TASK -
Within the records that follow, count the lines containing the string "text". Reply only with the count.

RECORDS -
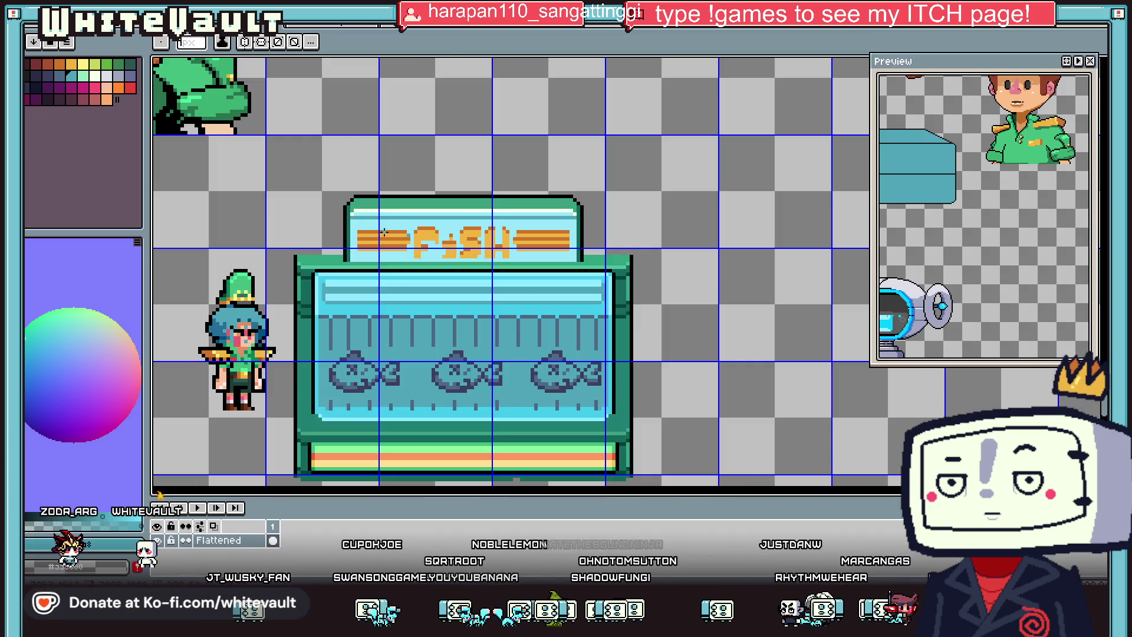
Step: Outline the left bar and the right bar's end and bottom in black
{"action": "key", "text": "alt"}
{"action": "left_click", "coordinate": [371, 197], "text": "alt"}
{"action": "scroll", "coordinate": [357, 236], "scroll_direction": "up", "scroll_amount": 2}
{"action": "left_click_drag", "start_coordinate": [356, 267], "coordinate": [459, 269]}
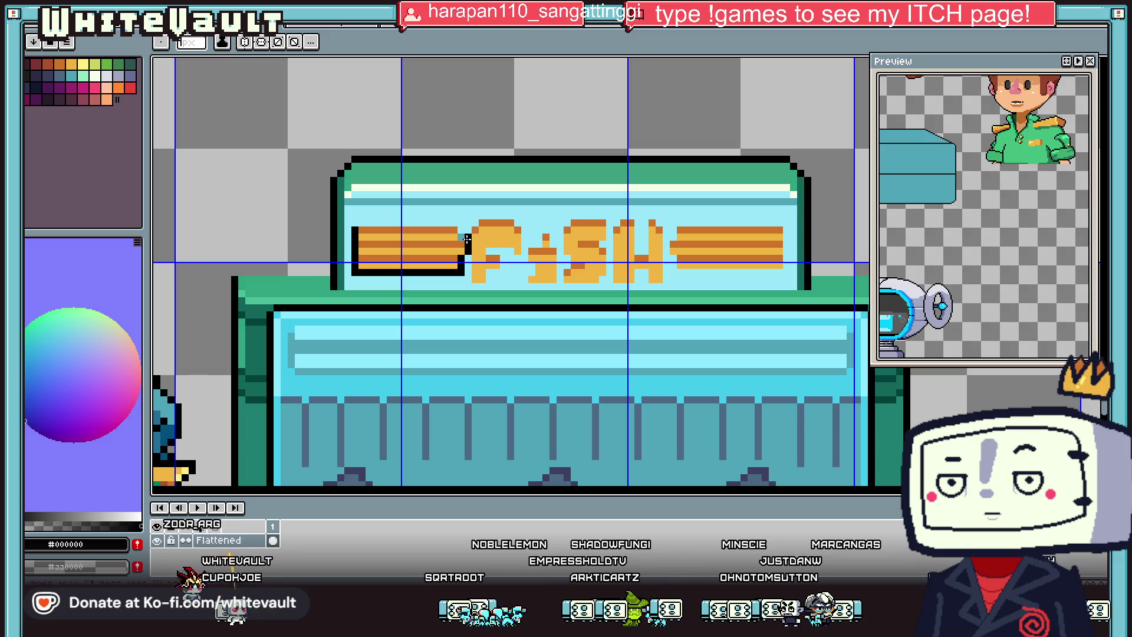
{"action": "scroll", "coordinate": [481, 257], "scroll_direction": "down", "scroll_amount": 2}
{"action": "scroll", "coordinate": [484, 269], "scroll_direction": "up", "scroll_amount": 2}
{"action": "key", "text": "v"}
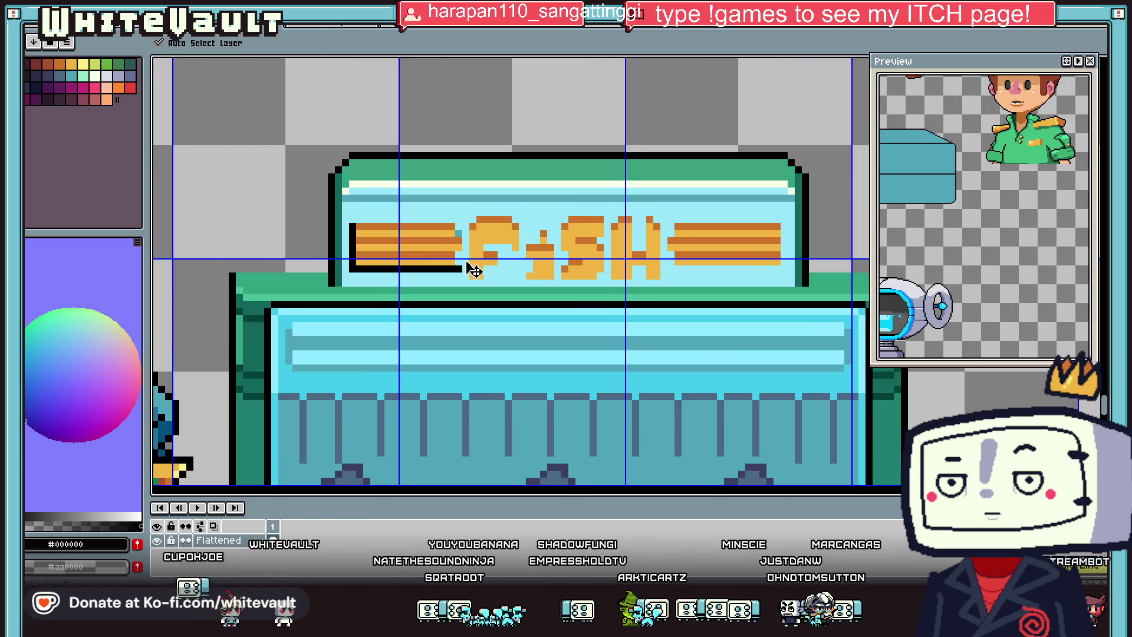
{"action": "key", "text": "b"}
{"action": "left_click_drag", "start_coordinate": [459, 227], "coordinate": [460, 263]}
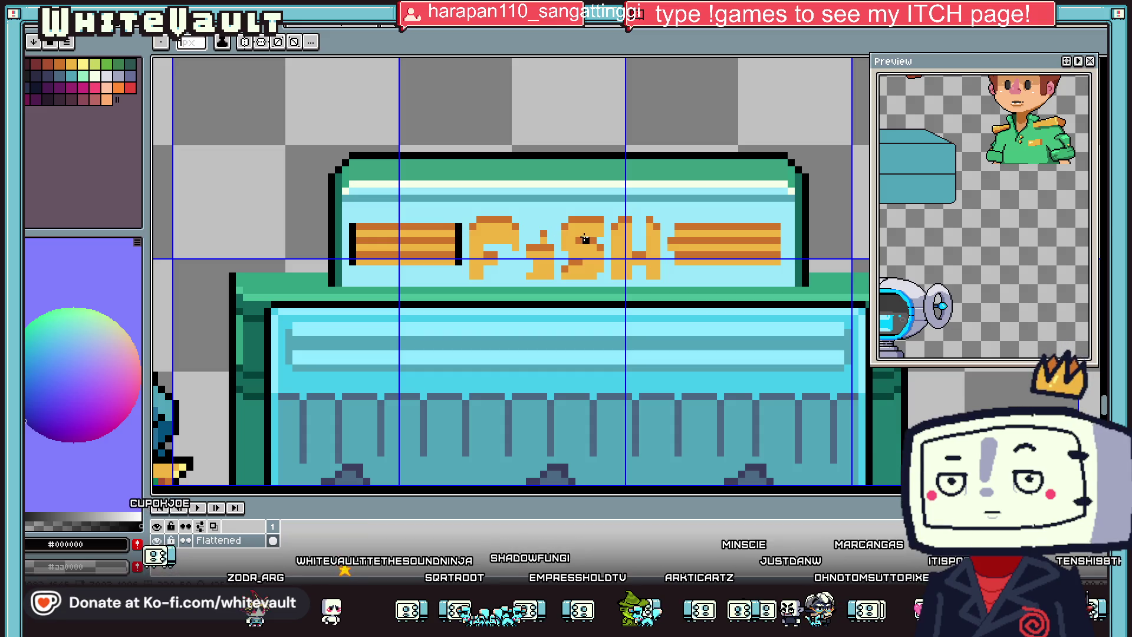
{"action": "mouse_move", "coordinate": [671, 226]}
{"action": "left_mouse_down"}
{"action": "mouse_move", "coordinate": [671, 268]}
{"action": "mouse_move", "coordinate": [744, 269]}
{"action": "mouse_move", "coordinate": [785, 226]}
{"action": "left_mouse_up"}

EXPECTED OUTPUT -
4